**Task prompt**
Using the entries that follow, write out the line containing "Materials and methods: We", the line containing "Correspondence address: drmaheshsuthar@gmail.com", and every line between them, exactly and nothing else.

*****

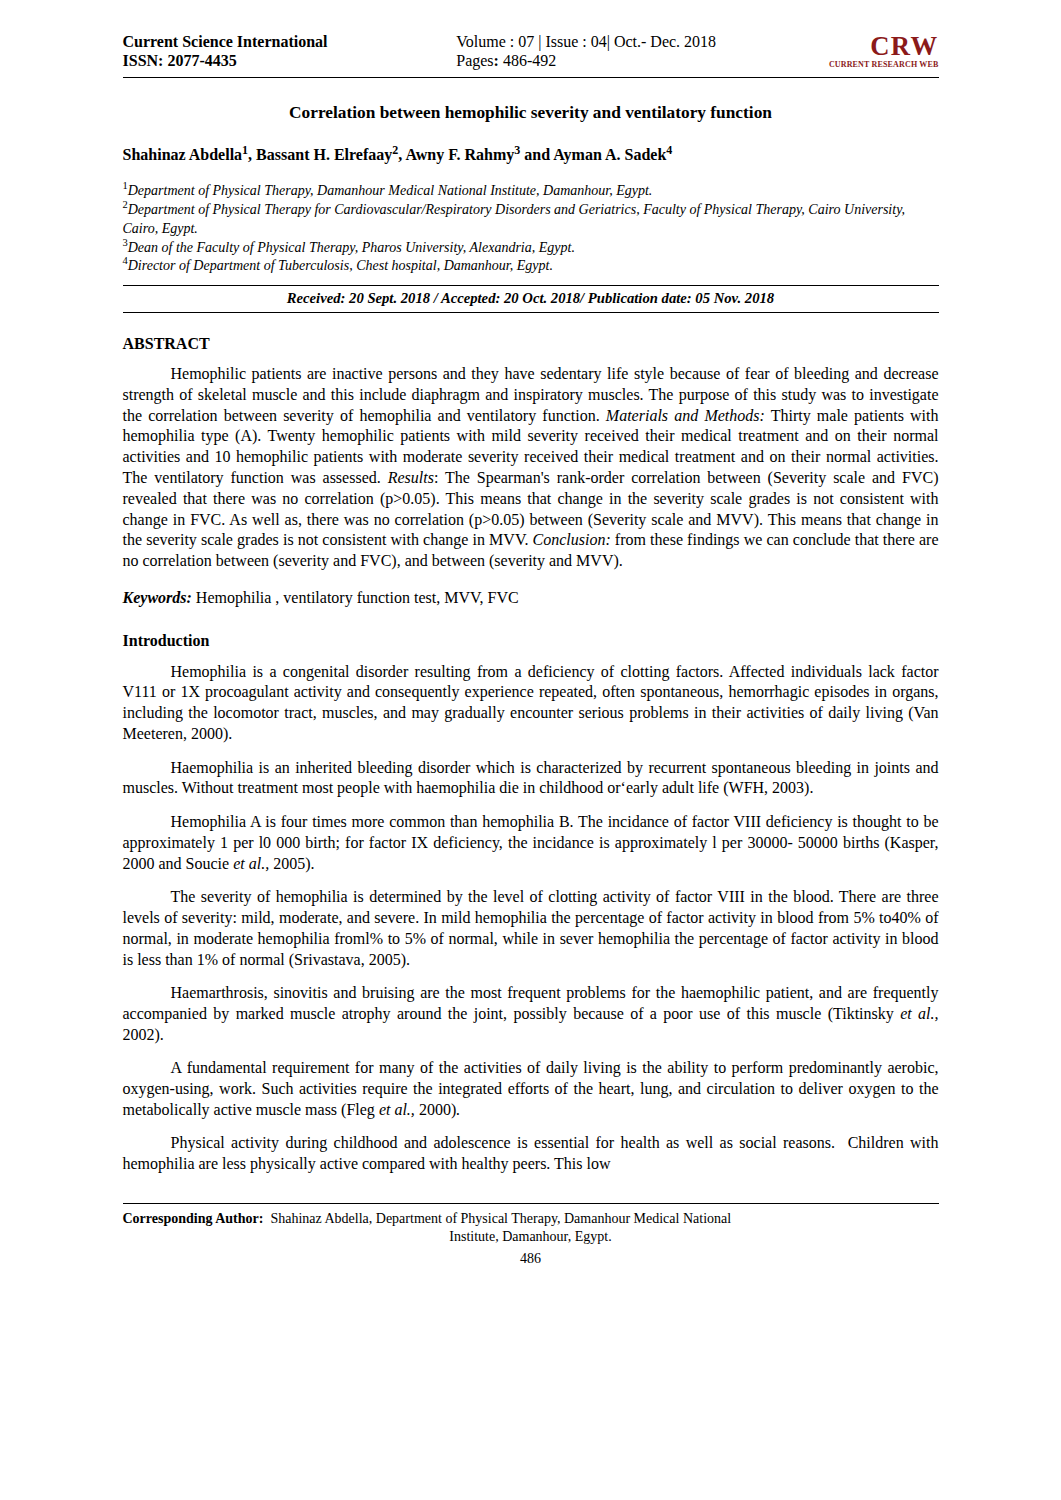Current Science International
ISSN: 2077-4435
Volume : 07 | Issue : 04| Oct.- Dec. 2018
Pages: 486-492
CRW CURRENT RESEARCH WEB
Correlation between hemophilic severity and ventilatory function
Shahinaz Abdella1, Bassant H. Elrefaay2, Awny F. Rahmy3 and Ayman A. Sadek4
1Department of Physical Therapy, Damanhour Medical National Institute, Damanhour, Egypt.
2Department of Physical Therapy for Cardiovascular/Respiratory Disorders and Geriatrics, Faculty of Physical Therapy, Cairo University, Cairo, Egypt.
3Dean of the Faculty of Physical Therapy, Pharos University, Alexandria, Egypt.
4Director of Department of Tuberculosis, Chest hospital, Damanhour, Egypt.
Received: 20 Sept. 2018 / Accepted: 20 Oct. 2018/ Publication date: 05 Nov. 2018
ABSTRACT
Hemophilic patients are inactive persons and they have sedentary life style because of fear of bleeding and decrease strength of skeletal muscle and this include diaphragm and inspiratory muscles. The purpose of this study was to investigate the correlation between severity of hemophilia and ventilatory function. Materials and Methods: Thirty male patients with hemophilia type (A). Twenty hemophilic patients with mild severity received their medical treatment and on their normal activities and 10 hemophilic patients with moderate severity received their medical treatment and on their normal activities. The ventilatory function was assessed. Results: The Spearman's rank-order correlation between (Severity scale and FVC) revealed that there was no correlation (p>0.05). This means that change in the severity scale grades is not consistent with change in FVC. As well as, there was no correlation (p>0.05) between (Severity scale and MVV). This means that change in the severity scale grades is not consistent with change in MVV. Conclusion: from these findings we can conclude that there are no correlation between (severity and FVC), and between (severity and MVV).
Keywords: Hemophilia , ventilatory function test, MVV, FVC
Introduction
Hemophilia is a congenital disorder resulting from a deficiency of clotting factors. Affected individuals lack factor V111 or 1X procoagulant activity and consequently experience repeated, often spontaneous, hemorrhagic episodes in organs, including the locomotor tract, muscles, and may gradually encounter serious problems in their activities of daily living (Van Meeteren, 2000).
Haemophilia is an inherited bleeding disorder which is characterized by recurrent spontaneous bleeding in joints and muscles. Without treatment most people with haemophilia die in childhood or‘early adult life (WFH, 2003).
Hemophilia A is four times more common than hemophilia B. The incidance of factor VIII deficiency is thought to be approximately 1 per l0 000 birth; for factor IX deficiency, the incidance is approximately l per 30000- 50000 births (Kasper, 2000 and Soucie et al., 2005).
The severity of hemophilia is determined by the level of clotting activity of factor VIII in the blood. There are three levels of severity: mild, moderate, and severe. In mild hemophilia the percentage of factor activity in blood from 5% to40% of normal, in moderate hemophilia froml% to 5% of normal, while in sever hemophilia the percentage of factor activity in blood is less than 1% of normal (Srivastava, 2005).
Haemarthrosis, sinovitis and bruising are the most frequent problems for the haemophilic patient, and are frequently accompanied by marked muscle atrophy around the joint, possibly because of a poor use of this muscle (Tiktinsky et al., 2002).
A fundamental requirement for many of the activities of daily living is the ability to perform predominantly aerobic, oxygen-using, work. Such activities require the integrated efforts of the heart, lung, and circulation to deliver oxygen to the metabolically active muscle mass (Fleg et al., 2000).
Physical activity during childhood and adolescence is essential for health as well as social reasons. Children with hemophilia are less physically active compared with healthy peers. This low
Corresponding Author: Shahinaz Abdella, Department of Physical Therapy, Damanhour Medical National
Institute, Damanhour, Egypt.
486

*****

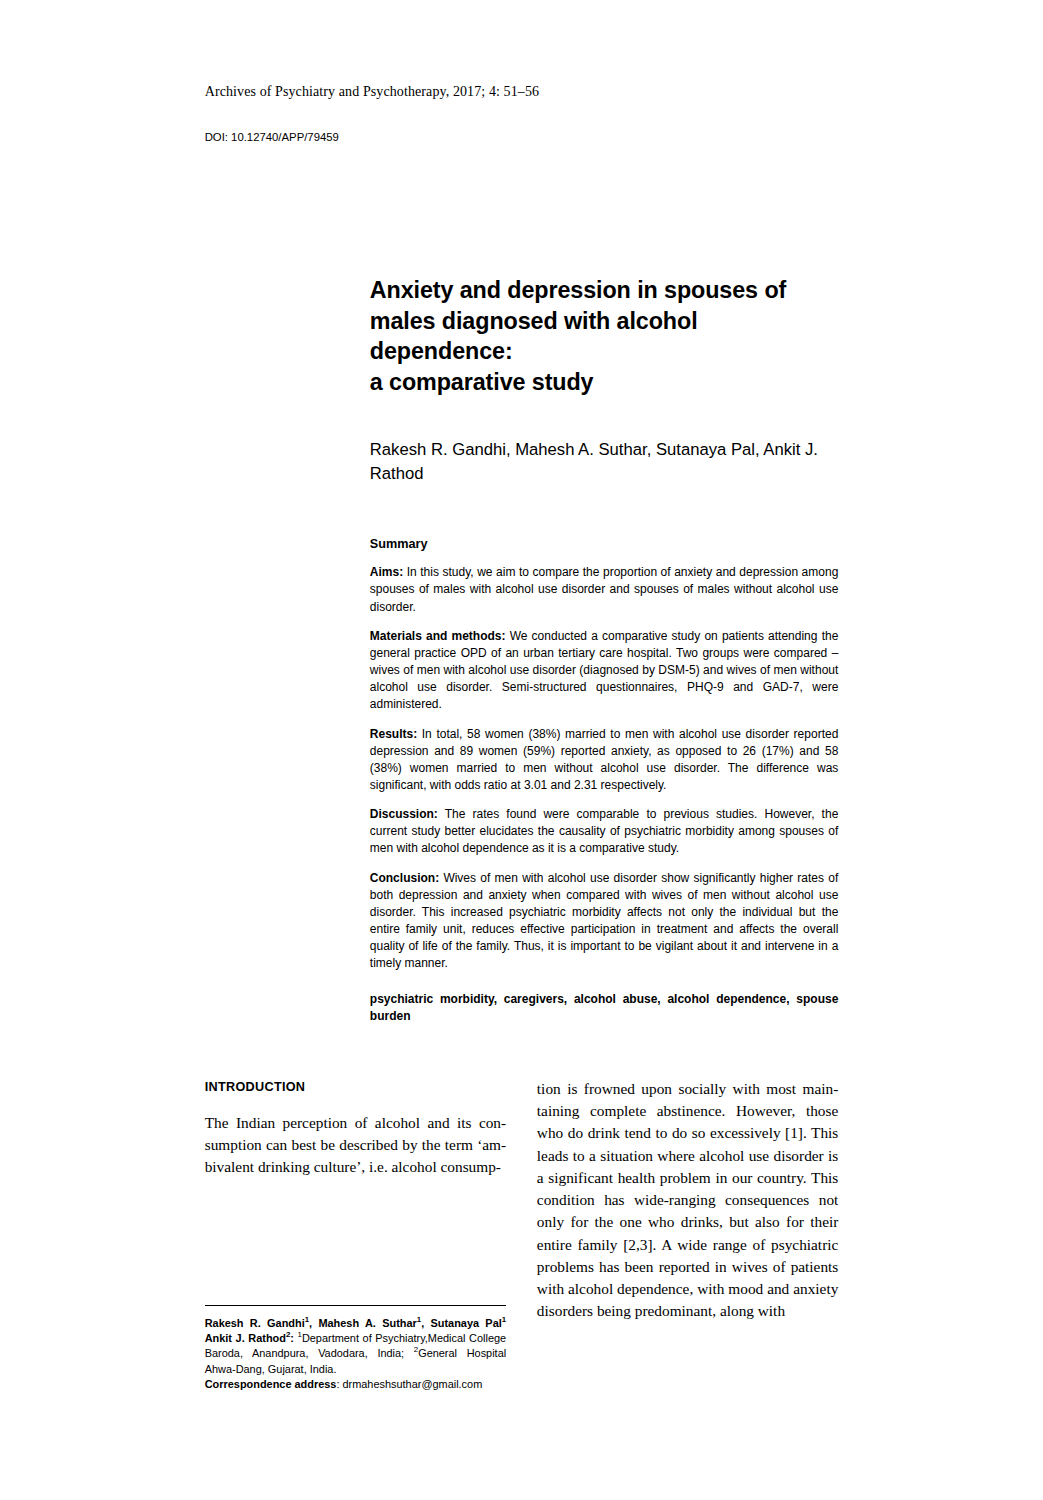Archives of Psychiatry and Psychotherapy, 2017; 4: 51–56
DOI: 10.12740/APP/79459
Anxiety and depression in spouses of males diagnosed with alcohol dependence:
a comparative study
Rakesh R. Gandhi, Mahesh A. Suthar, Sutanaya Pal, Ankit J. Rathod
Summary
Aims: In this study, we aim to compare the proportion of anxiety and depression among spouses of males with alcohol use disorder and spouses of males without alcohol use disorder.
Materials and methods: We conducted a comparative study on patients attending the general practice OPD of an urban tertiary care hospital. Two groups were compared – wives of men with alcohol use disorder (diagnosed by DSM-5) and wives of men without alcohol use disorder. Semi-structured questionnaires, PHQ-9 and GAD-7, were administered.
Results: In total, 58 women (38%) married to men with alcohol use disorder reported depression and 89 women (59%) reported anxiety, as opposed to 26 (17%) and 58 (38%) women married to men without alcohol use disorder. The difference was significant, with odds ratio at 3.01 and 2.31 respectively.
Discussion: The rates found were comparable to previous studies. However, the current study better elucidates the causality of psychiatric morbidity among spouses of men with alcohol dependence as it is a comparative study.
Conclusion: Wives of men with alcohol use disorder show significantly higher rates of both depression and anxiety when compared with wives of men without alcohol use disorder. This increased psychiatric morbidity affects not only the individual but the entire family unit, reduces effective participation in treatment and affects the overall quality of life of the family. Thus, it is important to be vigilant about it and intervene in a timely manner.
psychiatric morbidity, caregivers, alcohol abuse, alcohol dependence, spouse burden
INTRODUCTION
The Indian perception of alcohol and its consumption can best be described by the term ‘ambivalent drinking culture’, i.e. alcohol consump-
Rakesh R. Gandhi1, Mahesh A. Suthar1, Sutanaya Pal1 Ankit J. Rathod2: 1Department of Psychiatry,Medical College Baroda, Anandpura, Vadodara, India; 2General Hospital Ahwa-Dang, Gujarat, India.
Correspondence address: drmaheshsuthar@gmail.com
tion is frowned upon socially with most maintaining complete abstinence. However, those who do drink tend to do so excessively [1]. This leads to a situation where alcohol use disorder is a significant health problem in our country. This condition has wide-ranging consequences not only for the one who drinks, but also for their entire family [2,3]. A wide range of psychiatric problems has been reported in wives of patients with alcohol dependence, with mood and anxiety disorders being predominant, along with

*****

**Task answer**
Materials and methods: We conducted a comparative study on patients attending the general practice OPD of an urban tertiary care hospital. Two groups were compared – wives of men with alcohol use disorder (diagnosed by DSM-5) and wives of men without alcohol use disorder. Semi-structured questionnaires, PHQ-9 and GAD-7, were administered.
Results: In total, 58 women (38%) married to men with alcohol use disorder reported depression and 89 women (59%) reported anxiety, as opposed to 26 (17%) and 58 (38%) women married to men without alcohol use disorder. The difference was significant, with odds ratio at 3.01 and 2.31 respectively.
Discussion: The rates found were comparable to previous studies. However, the current study better elucidates the causality of psychiatric morbidity among spouses of men with alcohol dependence as it is a comparative study.
Conclusion: Wives of men with alcohol use disorder show significantly higher rates of both depression and anxiety when compared with wives of men without alcohol use disorder. This increased psychiatric morbidity affects not only the individual but the entire family unit, reduces effective participation in treatment and affects the overall quality of life of the family. Thus, it is important to be vigilant about it and intervene in a timely manner.
psychiatric morbidity, caregivers, alcohol abuse, alcohol dependence, spouse burden
INTRODUCTION
The Indian perception of alcohol and its consumption can best be described by the term ‘ambivalent drinking culture’, i.e. alcohol consump-
Rakesh R. Gandhi1, Mahesh A. Suthar1, Sutanaya Pal1 Ankit J. Rathod2: 1Department of Psychiatry,Medical College Baroda, Anandpura, Vadodara, India; 2General Hospital Ahwa-Dang, Gujarat, India.
Correspondence address: drmaheshsuthar@gmail.com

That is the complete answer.